Record extracts
────

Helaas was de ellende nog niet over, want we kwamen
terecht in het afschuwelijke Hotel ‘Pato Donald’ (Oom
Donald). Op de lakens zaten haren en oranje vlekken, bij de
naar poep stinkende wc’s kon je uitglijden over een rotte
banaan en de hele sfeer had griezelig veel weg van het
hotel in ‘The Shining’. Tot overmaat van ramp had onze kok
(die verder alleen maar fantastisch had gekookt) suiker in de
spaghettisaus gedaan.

────

Copy out all lines of the material above in which "Donald" occurs.

terecht in het afschuwelijke Hotel ‘Pato Donald’ (Oom
Donald). Op de lakens zaten haren en oranje vlekken, bij de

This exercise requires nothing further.